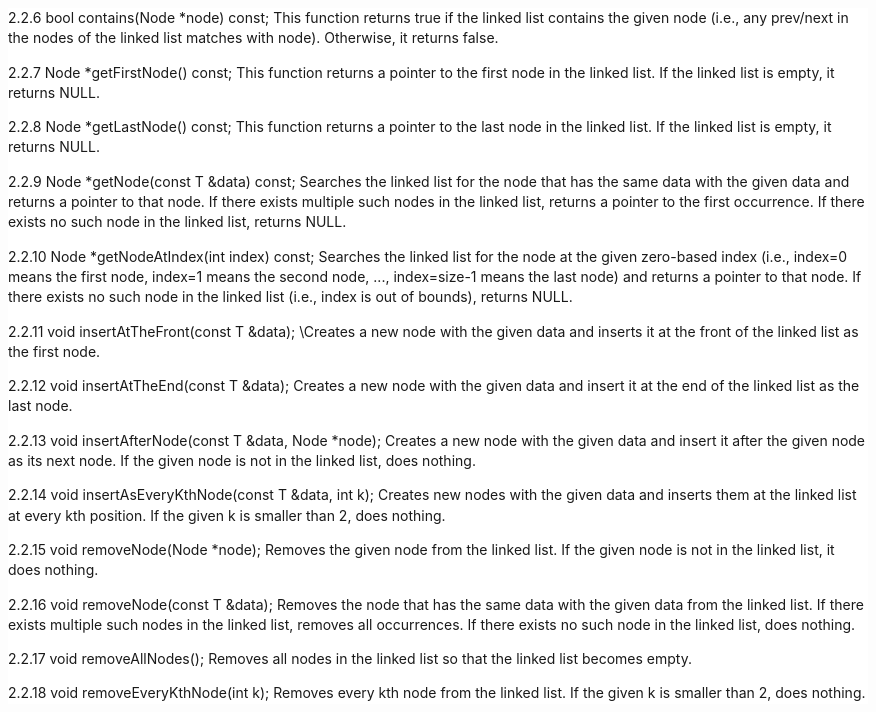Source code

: 2.2.6 bool contains(Node<T> *node) const;
This function returns true if the linked list contains the given node (i.e., any prev/next in the nodes of the linked
list matches with node). Otherwise, it returns false.

2.2.7 Node<T> *getFirstNode() const;
This function returns a pointer to the first node in the linked list. If the linked list is empty, it returns NULL.

2.2.8 Node<T> *getLastNode() const;
This function returns a pointer to the last node in the linked list. If the linked list is empty, it returns NULL.

2.2.9 Node<T> *getNode(const T &data) const;
Searches the linked list for the node that has the same data with the given data and returns a pointer to that
node. If there exists multiple such nodes in the linked list, returns a pointer to the first occurrence. If there exists no such node in the linked list, returns NULL.

2.2.10 Node<T> *getNodeAtIndex(int index) const;
Searches the linked list for the node at the given zero-based index (i.e., index=0 means the first node, index=1
means the second node, ..., index=size-1 means the last node) and returns a pointer to that node. If there exists no
such node in the linked list (i.e., index is out of bounds), returns NULL.

2.2.11 void insertAtTheFront(const T &data);
\Creates a new node with the given data and inserts it at the front of the linked list as the first node. 

2.2.12 void insertAtTheEnd(const T &data);
Creates a new node with the given data and insert it at the end of the linked list as the last node.

2.2.13 void insertAfterNode(const T &data, Node<T> *node);
Creates a new node with the given data and insert it after the given node as its next node. If the given node is not in the linked list, does nothing.

2.2.14 void insertAsEveryKthNode(const T &data, int k);
Creates new nodes with the given data and inserts them at the linked list at every kth position. If the given
k is smaller than 2, does nothing.

2.2.15 void removeNode(Node<T> *node);
Removes the given node from the linked list. If the given node is not in the linked list, it does nothing.

2.2.16 void removeNode(const T &data);
Removes the node that has the same data with the given data from the linked list. If there exists multiple such nodes in the linked list, removes all
occurrences. If there exists no such node in the linked list, does nothing.

2.2.17 void removeAllNodes();
Removes all nodes in the linked list so that the linked list becomes empty.

2.2.18 void removeEveryKthNode(int k);
Removes every kth node from the linked list. If the given k is smaller than 2, does nothing.
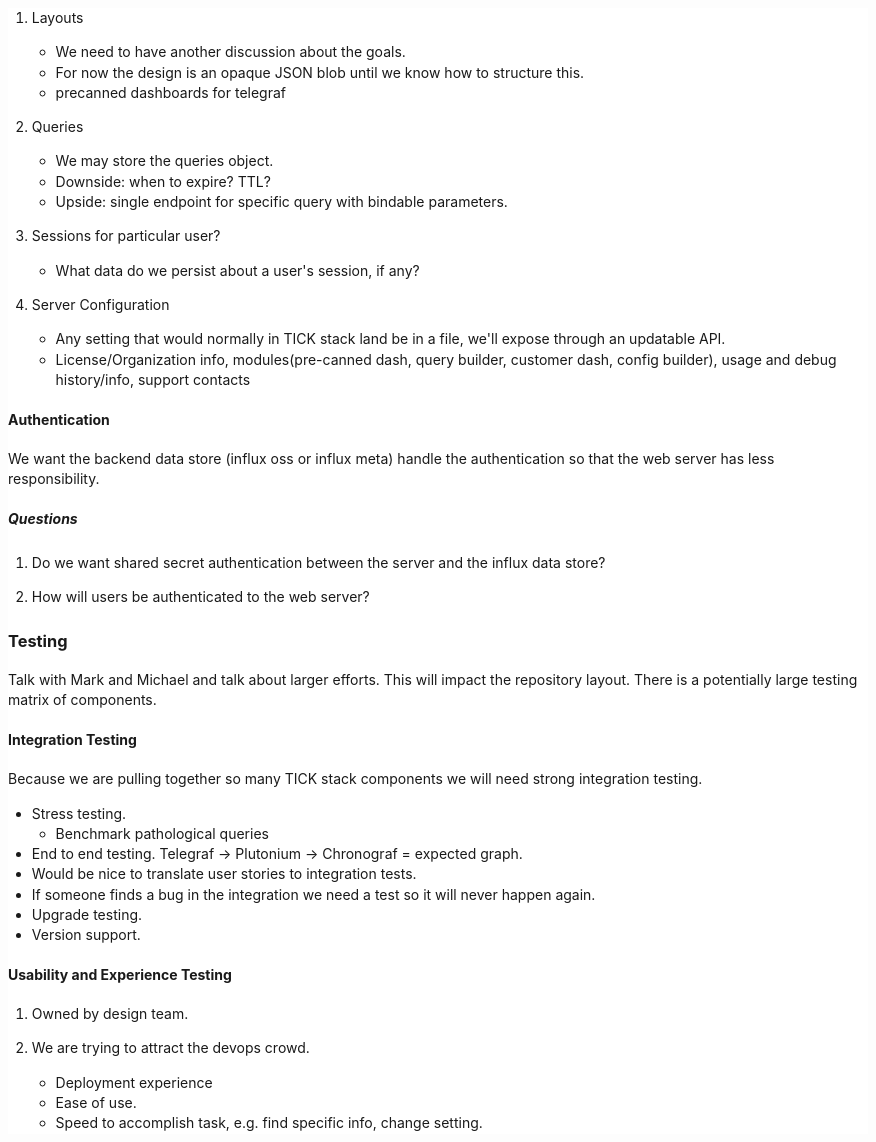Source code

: 1. Layouts

	- We need to have another discussion about the goals.
	- For now the design is an opaque JSON blob until we know how to structure this.
	- precanned dashboards for telegraf

1. Queries
	- We may store the queries object.
	- Downside: when to expire? TTL?
	- Upside: single endpoint for specific query with bindable parameters.

1. Sessions for particular user?
	- What data do we persist about a user's session, if any?
	
1. Server Configuration
	
	- Any setting that would normally in TICK stack land be in a file, we'll expose through an updatable API.
	- License/Organization info, modules(pre-canned dash, query builder, customer dash, config builder), usage and debug history/info, support contacts

#### Authentication

We want the backend data store (influx oss or influx meta) handle the authentication so that the web server has less responsibility.

##### Questions
1. Do we want shared secret authentication between the server and the influx data store?

2. How will users be authenticated to the web server?


### Testing
Talk with Mark and Michael and talk about larger efforts.  This will impact the repository layout.
There is a potentially large testing matrix of components.

#### Integration Testing
Because we are pulling together so many TICK stack components we will need strong integration testing.

- Stress testing.
	- Benchmark pathological queries
- End to end testing. Telegraf -> Plutonium -> Chronograf = expected graph.
- Would be nice to translate user stories to integration tests.
- If someone finds a bug in the integration we need a test so it will never happen again.
- Upgrade testing.
- Version support.

#### Usability and Experience Testing

1. Owned by design team.
1. We are trying to attract the devops crowd.

	- Deployment experience
	- Ease of use.
	- Speed to accomplish task, e.g. find specific info, change setting.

[Assignment] Copy out each line of the entries above that holds "empty".

[Solution to the problem]
This function returns a pointer to the first node in the linked list. If the linked list is empty, it returns NULL.
This function returns a pointer to the last node in the linked list. If the linked list is empty, it returns NULL.
Removes all nodes in the linked list so that the linked list becomes empty.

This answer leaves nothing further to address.